**EXERCISE INSTRUCTIONS**
The records below must be transcribed precisely and in full.

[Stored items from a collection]
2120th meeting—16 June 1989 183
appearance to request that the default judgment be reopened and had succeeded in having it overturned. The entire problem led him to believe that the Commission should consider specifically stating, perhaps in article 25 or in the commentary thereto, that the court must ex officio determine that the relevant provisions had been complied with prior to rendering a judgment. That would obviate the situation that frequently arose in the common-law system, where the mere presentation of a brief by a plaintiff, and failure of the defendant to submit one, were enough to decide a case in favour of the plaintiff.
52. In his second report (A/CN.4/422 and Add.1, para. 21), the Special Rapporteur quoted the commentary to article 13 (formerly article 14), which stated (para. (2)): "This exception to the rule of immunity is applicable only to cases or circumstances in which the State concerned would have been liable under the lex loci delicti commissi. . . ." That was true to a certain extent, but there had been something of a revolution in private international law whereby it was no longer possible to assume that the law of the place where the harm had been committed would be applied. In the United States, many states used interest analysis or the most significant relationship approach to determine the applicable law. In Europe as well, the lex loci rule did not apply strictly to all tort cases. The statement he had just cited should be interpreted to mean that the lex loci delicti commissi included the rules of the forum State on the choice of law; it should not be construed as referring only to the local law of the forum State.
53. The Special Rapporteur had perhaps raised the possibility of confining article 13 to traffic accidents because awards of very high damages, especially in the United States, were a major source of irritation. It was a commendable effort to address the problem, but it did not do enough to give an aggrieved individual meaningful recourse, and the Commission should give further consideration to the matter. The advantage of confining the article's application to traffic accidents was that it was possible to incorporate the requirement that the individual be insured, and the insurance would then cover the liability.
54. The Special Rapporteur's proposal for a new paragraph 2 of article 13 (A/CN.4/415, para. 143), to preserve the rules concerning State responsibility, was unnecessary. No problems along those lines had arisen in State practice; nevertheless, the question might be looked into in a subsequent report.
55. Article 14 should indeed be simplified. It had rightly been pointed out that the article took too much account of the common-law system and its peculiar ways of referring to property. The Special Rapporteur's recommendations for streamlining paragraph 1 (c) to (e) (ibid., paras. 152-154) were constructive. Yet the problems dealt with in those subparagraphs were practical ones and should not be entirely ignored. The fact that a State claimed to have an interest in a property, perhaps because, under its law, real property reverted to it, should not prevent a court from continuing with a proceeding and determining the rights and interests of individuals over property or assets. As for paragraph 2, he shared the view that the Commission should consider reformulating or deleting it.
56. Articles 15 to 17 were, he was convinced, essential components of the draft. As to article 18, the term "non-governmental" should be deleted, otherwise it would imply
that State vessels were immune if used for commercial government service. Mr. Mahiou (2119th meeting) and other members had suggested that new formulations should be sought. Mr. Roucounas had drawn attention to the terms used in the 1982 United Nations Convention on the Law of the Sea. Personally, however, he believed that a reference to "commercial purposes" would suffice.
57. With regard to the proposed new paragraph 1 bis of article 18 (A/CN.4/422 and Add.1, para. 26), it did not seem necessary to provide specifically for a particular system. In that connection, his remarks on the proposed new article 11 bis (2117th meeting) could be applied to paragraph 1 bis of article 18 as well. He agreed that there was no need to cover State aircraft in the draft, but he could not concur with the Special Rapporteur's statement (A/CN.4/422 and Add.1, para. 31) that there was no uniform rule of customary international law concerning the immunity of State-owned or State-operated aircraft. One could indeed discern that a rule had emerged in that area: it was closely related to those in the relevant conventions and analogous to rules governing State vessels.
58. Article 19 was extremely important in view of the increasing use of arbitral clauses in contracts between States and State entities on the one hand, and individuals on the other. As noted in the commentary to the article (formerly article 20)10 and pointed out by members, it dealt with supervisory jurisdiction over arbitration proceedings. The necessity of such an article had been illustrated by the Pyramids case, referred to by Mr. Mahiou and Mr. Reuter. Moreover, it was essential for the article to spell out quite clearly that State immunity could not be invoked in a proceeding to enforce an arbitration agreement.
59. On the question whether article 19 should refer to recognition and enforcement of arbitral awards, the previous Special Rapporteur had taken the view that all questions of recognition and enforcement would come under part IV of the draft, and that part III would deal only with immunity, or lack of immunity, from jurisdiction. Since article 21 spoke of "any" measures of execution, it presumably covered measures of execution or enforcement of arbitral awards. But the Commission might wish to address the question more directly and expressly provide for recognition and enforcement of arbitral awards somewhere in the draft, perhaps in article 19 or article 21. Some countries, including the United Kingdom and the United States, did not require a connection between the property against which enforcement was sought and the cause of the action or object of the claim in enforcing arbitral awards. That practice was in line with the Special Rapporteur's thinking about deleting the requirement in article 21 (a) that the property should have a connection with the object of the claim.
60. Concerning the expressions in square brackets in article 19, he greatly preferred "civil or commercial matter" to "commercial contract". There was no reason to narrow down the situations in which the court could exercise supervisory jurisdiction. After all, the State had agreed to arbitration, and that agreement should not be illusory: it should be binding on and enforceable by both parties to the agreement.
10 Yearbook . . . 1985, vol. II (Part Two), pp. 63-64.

**ANSWER SPACE**
2120th meeting—16 June 1989 183
appearance to request that the default judgment be reopened and had succeeded in having it overturned. The entire problem led him to believe that the Commission should consider specifically stating, perhaps in article 25 or in the commentary thereto, that the court must ex officio determine that the relevant provisions had been complied with prior to rendering a judgment. That would obviate the situation that frequently arose in the common-law system, where the mere presentation of a brief by a plaintiff, and failure of the defendant to submit one, were enough to decide a case in favour of the plaintiff.
52. In his second report (A/CN.4/422 and Add.1, para. 21), the Special Rapporteur quoted the commentary to article 13 (formerly article 14), which stated (para. (2)): "This exception to the rule of immunity is applicable only to cases or circumstances in which the State concerned would have been liable under the lex loci delicti commissi. . . ." That was true to a certain extent, but there had been something of a revolution in private international law whereby it was no longer possible to assume that the law of the place where the harm had been committed would be applied. In the United States, many states used interest analysis or the most significant relationship approach to determine the applicable law. In Europe as well, the lex loci rule did not apply strictly to all tort cases. The statement he had just cited should be interpreted to mean that the lex loci delicti commissi included the rules of the forum State on the choice of law; it should not be construed as referring only to the local law of the forum State.
53. The Special Rapporteur had perhaps raised the possibility of confining article 13 to traffic accidents because awards of very high damages, especially in the United States, were a major source of irritation. It was a commendable effort to address the problem, but it did not do enough to give an aggrieved individual meaningful recourse, and the Commission should give further consideration to the matter. The advantage of confining the article's application to traffic accidents was that it was possible to incorporate the requirement that the individual be insured, and the insurance would then cover the liability.
54. The Special Rapporteur's proposal for a new paragraph 2 of article 13 (A/CN.4/415, para. 143), to preserve the rules concerning State responsibility, was unnecessary. No problems along those lines had arisen in State practice; nevertheless, the question might be looked into in a subsequent report.
55. Article 14 should indeed be simplified. It had rightly been pointed out that the article took too much account of the common-law system and its peculiar ways of referring to property. The Special Rapporteur's recommendations for streamlining paragraph 1 (c) to (e) (ibid., paras. 152-154) were constructive. Yet the problems dealt with in those subparagraphs were practical ones and should not be entirely ignored. The fact that a State claimed to have an interest in a property, perhaps because, under its law, real property reverted to it, should not prevent a court from continuing with a proceeding and determining the rights and interests of individuals over property or assets. As for paragraph 2, he shared the view that the Commission should consider reformulating or deleting it.
56. Articles 15 to 17 were, he was convinced, essential components of the draft. As to article 18, the term "non-governmental" should be deleted, otherwise it would imply
that State vessels were immune if used for commercial government service. Mr. Mahiou (2119th meeting) and other members had suggested that new formulations should be sought. Mr. Roucounas had drawn attention to the terms used in the 1982 United Nations Convention on the Law of the Sea. Personally, however, he believed that a reference to "commercial purposes" would suffice.
57. With regard to the proposed new paragraph 1 bis of article 18 (A/CN.4/422 and Add.1, para. 26), it did not seem necessary to provide specifically for a particular system. In that connection, his remarks on the proposed new article 11 bis (2117th meeting) could be applied to paragraph 1 bis of article 18 as well. He agreed that there was no need to cover State aircraft in the draft, but he could not concur with the Special Rapporteur's statement (A/CN.4/422 and Add.1, para. 31) that there was no uniform rule of customary international law concerning the immunity of State-owned or State-operated aircraft. One could indeed discern that a rule had emerged in that area: it was closely related to those in the relevant conventions and analogous to rules governing State vessels.
58. Article 19 was extremely important in view of the increasing use of arbitral clauses in contracts between States and State entities on the one hand, and individuals on the other. As noted in the commentary to the article (formerly article 20)10 and pointed out by members, it dealt with supervisory jurisdiction over arbitration proceedings. The necessity of such an article had been illustrated by the Pyramids case, referred to by Mr. Mahiou and Mr. Reuter. Moreover, it was essential for the article to spell out quite clearly that State immunity could not be invoked in a proceeding to enforce an arbitration agreement.
59. On the question whether article 19 should refer to recognition and enforcement of arbitral awards, the previous Special Rapporteur had taken the view that all questions of recognition and enforcement would come under part IV of the draft, and that part III would deal only with immunity, or lack of immunity, from jurisdiction. Since article 21 spoke of "any" measures of execution, it presumably covered measures of execution or enforcement of arbitral awards. But the Commission might wish to address the question more directly and expressly provide for recognition and enforcement of arbitral awards somewhere in the draft, perhaps in article 19 or article 21. Some countries, including the United Kingdom and the United States, did not require a connection between the property against which enforcement was sought and the cause of the action or object of the claim in enforcing arbitral awards. That practice was in line with the Special Rapporteur's thinking about deleting the requirement in article 21 (a) that the property should have a connection with the object of the claim.
60. Concerning the expressions in square brackets in article 19, he greatly preferred "civil or commercial matter" to "commercial contract". There was no reason to narrow down the situations in which the court could exercise supervisory jurisdiction. After all, the State had agreed to arbitration, and that agreement should not be illusory: it should be binding on and enforceable by both parties to the agreement.
10 Yearbook . . . 1985, vol. II (Part Two), pp. 63-64.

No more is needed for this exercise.